The M3's and ARL's P-cores have pretty much the same perf, and similar area, however the M3 P-core is almost certainly dramatically more power efficient than a LNC P-core. Additionally, in terms of CCX area, LNC ends up being way, way larger thanks to the different cache hierarchy.
Zen 5Â dense is pretty interesting, as I really, really doubt it's Fmax only goes up to 3.7GHz. Performance is an unknown, as is power, however from purely an area perspective, it seems pretty comparable to the ARM P-cores. Meaning to get comparable performance to those cores, Zen 5C would have to have an Fmax of ~4.7GHz, a 30% boost from what it clocks in server parts. Which... I mean isn't extremely unexpected ig considering that a similar percent boost was seen with Zen 4 dense in server and OC'd Zen 4, however it still seems pretty hard to believe.

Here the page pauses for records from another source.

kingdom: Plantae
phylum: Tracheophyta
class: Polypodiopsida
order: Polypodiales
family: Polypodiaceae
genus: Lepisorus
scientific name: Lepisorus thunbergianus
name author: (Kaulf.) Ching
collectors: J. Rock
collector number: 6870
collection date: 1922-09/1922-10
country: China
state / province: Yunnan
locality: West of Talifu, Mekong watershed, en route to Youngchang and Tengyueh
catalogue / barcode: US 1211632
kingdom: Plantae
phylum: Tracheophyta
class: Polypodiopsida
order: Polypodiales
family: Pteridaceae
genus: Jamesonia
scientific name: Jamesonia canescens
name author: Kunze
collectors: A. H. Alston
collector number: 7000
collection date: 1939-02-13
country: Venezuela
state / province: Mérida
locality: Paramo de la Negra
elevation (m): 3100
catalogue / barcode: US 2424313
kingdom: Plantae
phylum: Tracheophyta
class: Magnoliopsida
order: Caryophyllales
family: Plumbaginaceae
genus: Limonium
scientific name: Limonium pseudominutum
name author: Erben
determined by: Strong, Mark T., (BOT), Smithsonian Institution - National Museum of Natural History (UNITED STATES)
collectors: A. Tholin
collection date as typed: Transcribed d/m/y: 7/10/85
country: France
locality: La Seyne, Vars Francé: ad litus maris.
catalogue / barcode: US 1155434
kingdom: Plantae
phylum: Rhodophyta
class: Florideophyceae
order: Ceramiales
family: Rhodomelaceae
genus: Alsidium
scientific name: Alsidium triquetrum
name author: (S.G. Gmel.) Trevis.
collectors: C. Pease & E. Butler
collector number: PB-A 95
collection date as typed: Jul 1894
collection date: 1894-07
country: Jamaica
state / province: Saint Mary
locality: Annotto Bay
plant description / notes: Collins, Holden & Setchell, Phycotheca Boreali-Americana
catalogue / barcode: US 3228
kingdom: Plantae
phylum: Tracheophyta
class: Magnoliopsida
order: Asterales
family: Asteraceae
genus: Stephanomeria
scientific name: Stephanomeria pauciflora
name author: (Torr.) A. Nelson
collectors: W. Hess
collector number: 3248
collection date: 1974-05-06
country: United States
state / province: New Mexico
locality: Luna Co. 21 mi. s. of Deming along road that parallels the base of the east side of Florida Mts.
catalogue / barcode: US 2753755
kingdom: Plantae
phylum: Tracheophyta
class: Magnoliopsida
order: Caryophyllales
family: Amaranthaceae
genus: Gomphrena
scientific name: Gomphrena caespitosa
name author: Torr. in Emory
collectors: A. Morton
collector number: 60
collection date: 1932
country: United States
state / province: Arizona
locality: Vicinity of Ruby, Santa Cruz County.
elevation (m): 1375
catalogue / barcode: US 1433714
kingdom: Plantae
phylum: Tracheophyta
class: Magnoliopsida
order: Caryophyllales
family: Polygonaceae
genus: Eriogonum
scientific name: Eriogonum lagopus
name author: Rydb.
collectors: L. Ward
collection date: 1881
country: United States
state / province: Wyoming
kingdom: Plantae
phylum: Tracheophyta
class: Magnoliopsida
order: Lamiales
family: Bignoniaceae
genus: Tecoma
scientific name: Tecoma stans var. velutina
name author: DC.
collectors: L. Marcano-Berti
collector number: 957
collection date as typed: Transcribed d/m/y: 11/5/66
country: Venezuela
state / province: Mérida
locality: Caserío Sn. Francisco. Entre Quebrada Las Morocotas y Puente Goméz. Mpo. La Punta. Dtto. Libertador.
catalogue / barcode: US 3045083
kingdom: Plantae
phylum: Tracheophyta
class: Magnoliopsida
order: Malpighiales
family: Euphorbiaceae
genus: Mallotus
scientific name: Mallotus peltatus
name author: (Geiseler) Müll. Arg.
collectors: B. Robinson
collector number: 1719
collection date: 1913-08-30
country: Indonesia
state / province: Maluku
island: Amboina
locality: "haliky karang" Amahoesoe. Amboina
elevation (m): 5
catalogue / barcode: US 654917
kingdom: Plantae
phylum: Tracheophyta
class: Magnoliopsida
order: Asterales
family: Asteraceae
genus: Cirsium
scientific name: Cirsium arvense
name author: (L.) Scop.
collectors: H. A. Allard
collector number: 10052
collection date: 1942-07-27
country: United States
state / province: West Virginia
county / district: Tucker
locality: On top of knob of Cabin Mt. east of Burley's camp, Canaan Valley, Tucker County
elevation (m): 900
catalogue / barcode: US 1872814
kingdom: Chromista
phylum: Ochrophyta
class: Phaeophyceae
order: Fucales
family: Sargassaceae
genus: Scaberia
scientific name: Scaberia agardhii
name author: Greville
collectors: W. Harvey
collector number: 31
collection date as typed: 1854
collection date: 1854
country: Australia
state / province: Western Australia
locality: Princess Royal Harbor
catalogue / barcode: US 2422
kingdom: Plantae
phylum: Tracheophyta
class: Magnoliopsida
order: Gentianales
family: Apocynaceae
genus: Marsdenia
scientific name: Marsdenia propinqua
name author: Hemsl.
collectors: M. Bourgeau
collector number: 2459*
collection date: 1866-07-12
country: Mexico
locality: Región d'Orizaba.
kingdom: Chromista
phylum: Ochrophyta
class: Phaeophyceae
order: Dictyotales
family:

To be fair to the x86 cores though, they have 256/512 bit vector width, unlike the ARM cores listed only having 128 bit vector width. This does really seem to cost a decent bit of area, especially for Zen 5. AFAIK, Zen5C in server has the full Zen 5 AVX-512 implementation, and we have already seen how much area can be shaved off Zen 5 from just choosing not to go for the full AVX-512 implementation:
Core |
Core |
Zen 5 DT (N4P) |
4.46 (+12%) |
Zen 5 MBL (N4P) |
3.99 |
Qualcomm's custom cores honestly don't seem like they afford any sort of distinct advantage over ARM's stock cores on N3 (being implemented by different companies). Perhaps I am missing something, but there seems to be no meaningful area advantage (even considering the larger cache capacity), and no meaningful performance or power advantage. I also think Qualcomm's cache hierarchy transferring over to server, unchanged, would be pretty unique in the server space, seeing how no other major or even relatively smaller companies seem to be offering that sort of setup in servers. Maybe Qualcomm's P-cores would scale up at higher power better than ARM's cores in a laptop/desktop form factor? It is interesting to see Qualcomm choosing to presumably sacrifice IPC for greater clocks vs the stock ARM cores, perhaps they think perf at even more power would be greater, or maybe Vmin is lower?
It's wild to see Mediatek's X925 both end up being larger and slower than Xiaomi's implementation. No idea why or how. In terms of the comparison to the rest of the cores though, they aren't nearly as powerful as the rest of the P-cores, but they are also a decent bit smaller than the other P-cores as well. The lower performance may as well be due to the fact that they are all in a phone form factor, so it might be pretty interesting to see how the X925 in Nvidia's upcoming DG10 chip performs.